Rasop-Africa: l’implémentation du programme évaluée à Yaoundé

Du 13 au 15 mars 2017, l’Association africaine de l’Eau a passé au scanner la première année du programme centré sur la gestion des boues de vidange à Kampala, Lusaka, Yamoussoukro, Yaoundé et Bamako

La ville de Yaoundé a besoin de 7,5 milliards de Francs CFA pour pouvoir assurer la gestion des boues de vidange, déchets issus de la défécation, sur son territoire. Yamoussoukro, capitale politique de la Côte d’Ivoire, en la matière, veut 09 milliards de Francs CFA. Pour la même cause, Bamako, la capitale malienne, nécessite 13,5 milliards de Francs CFA. Quant à Kampala (Ouganda) et Lusaka (Zambie), ces métropoles anglophones ont besoin chacune de 10 millions de dollars US, soit un peu plus de 6,1 milliards de Francs CFA. Tous ces montants sont contenus dans le Plan d’amélioration des performances en matière de gestion des boues de vidange. Ce document a été conçu pour chacune de ces villes dans le cadre des activités du Programme d’Assainissement de grande envergure des pays de l’Afrique sub-saharienne et du Renforcement des partenariats des Opérateurs d’Assainissement en Afrique (RASOP-Africa). Le programme a été élaboré par l’Association africaine de l’Eau, une organisation non gouvernementale basée à Abidjan. Son implémentation s’étale sur tois années (2016-2018) et est financé par la fondation Bill & Melinda Gates, des noms du président-directeur général de la firme américaine Microsoft et de  son épouse.
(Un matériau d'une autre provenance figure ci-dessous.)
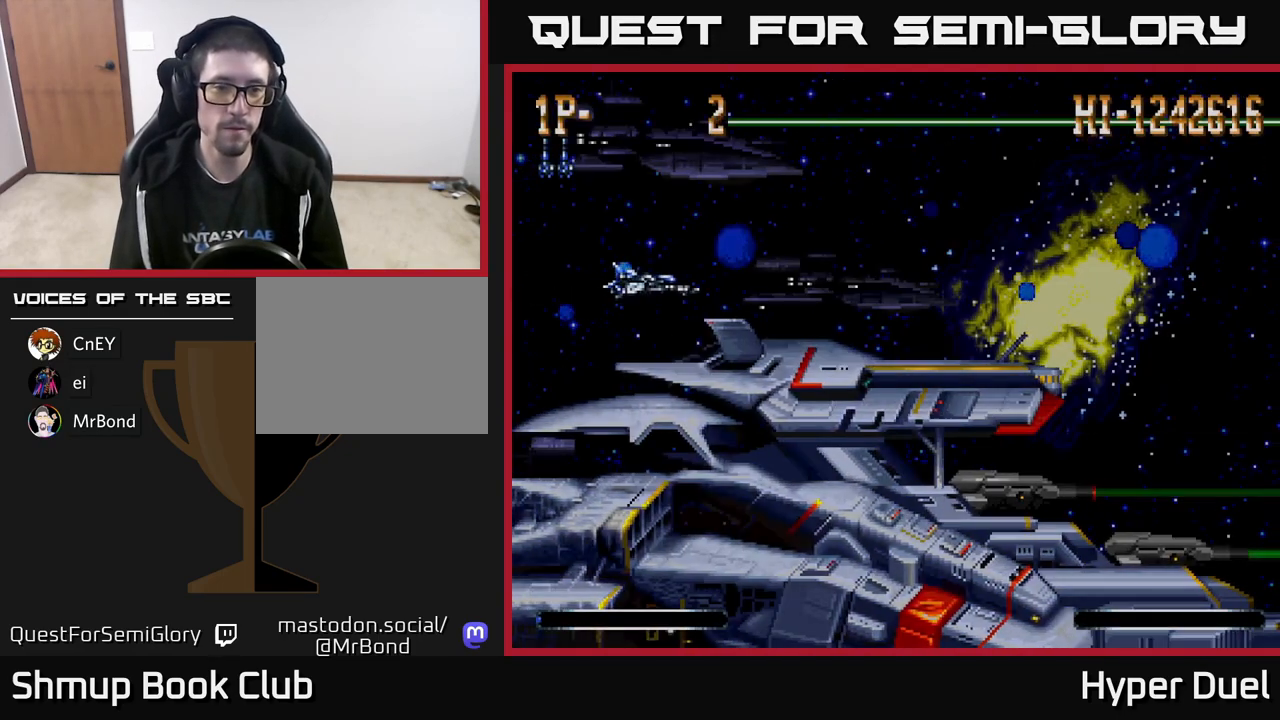
{"buttons": [], "right_stick": "center", "events": []}
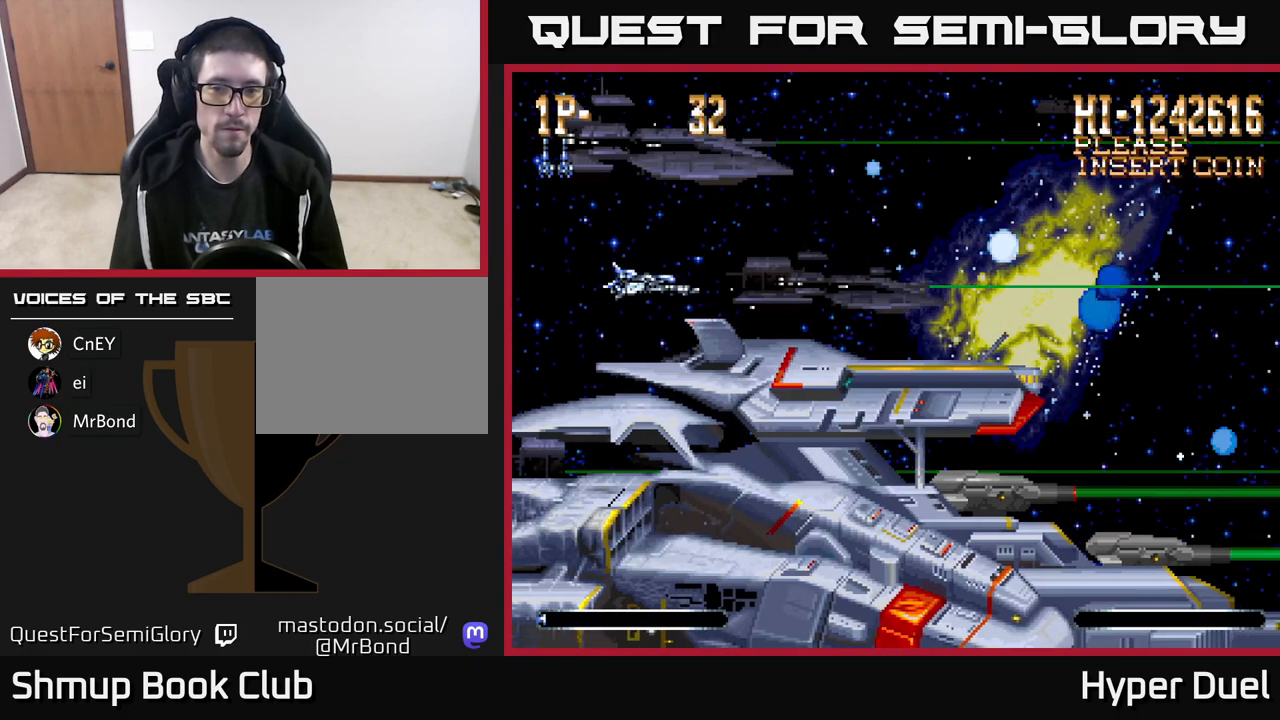
{"buttons": [], "right_stick": "center", "events": [[183, "DPAD_UP", "down"], [317, "DPAD_RIGHT", "down"], [350, "DPAD_UP", "up"], [483, "DPAD_RIGHT", "up"]]}
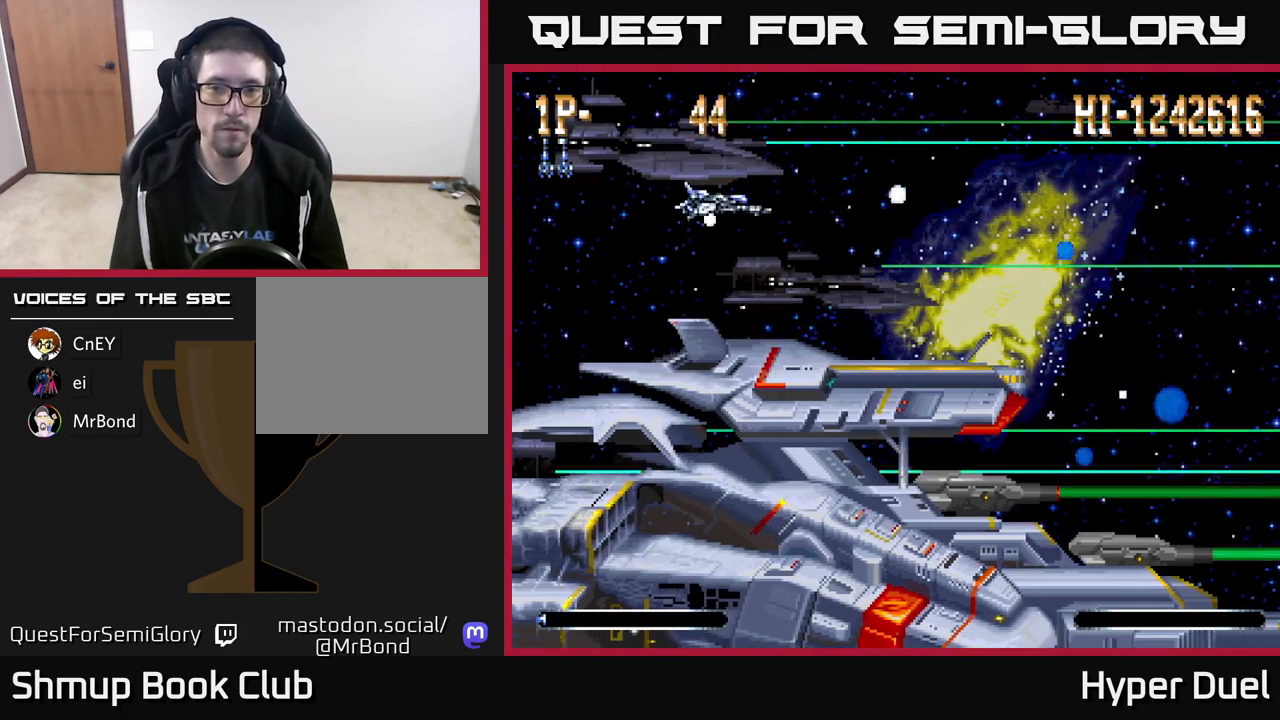
{"buttons": [], "right_stick": "center", "events": [[67, "DPAD_DOWN", "down"], [133, "DPAD_DOWN", "up"]]}
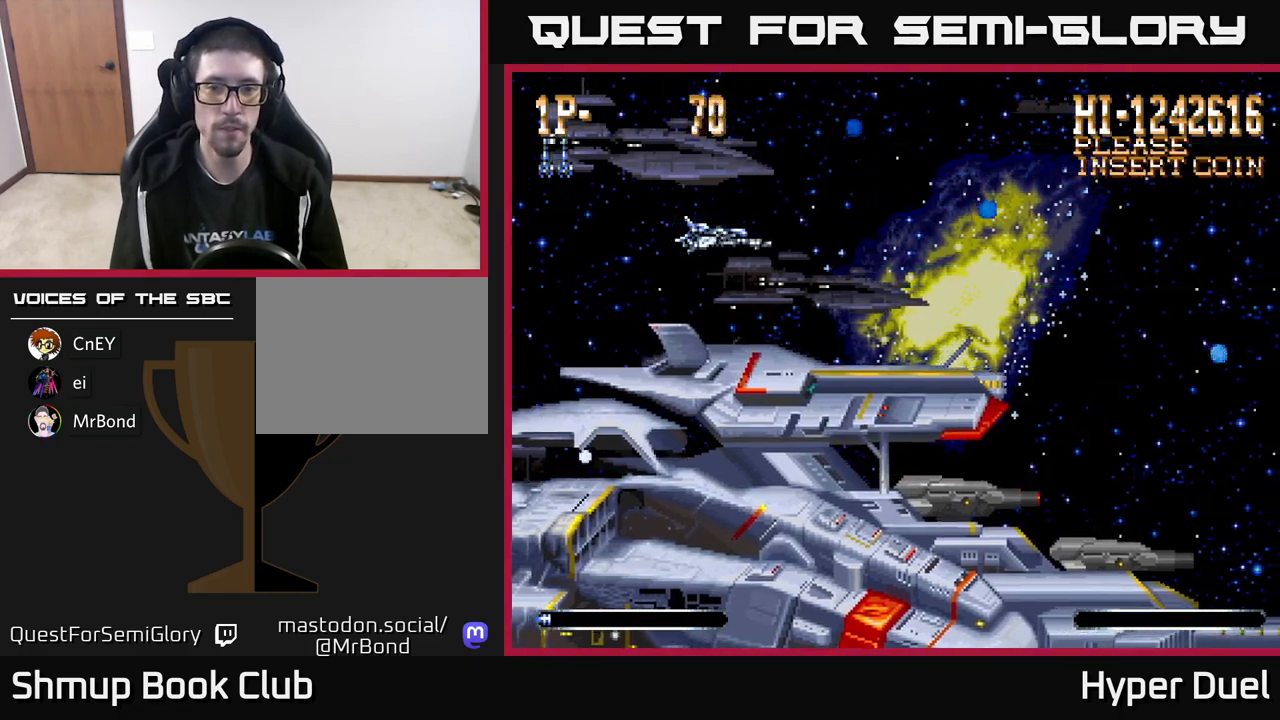
{"buttons": [], "right_stick": "center", "events": []}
Du 13 au 15 mars 2017, dans un hôtel de la ville de Yaoundé, l’Association africaine de l’Eau (AAE) a organisé un atelier pour évaluer les activités menées en 2016, première année d’implémentation du programme Rasop-Africa. En ouverture des échanges, le Dr Mbaye Mbéguéré, coordinateur dudit programme au sein l’AAE, a indiqué que 93 % des activités prévues pour cette première année ont été exécutés de façon effective. «L’objectif était de débroussailler le terrain. Il fallait saisir le contexte en place dans ces villes. Cette évaluation initiale nous a permis de comprendre un peu les problèmes dans chacune de ces cités. Nous avons désormais connaissance des lacunes qu’il y a dans la gestion des boues de vidange dans ces villes-capitales. Les consultants ont pu élaborer ce qu’on appelle les plans d’amélioration des performances (PAP). Un PAP est un ensemble de propositions de projets. S’ils sont appliqués, la face de l’assainissement va changer dans ces villes», a-t-il indiqué.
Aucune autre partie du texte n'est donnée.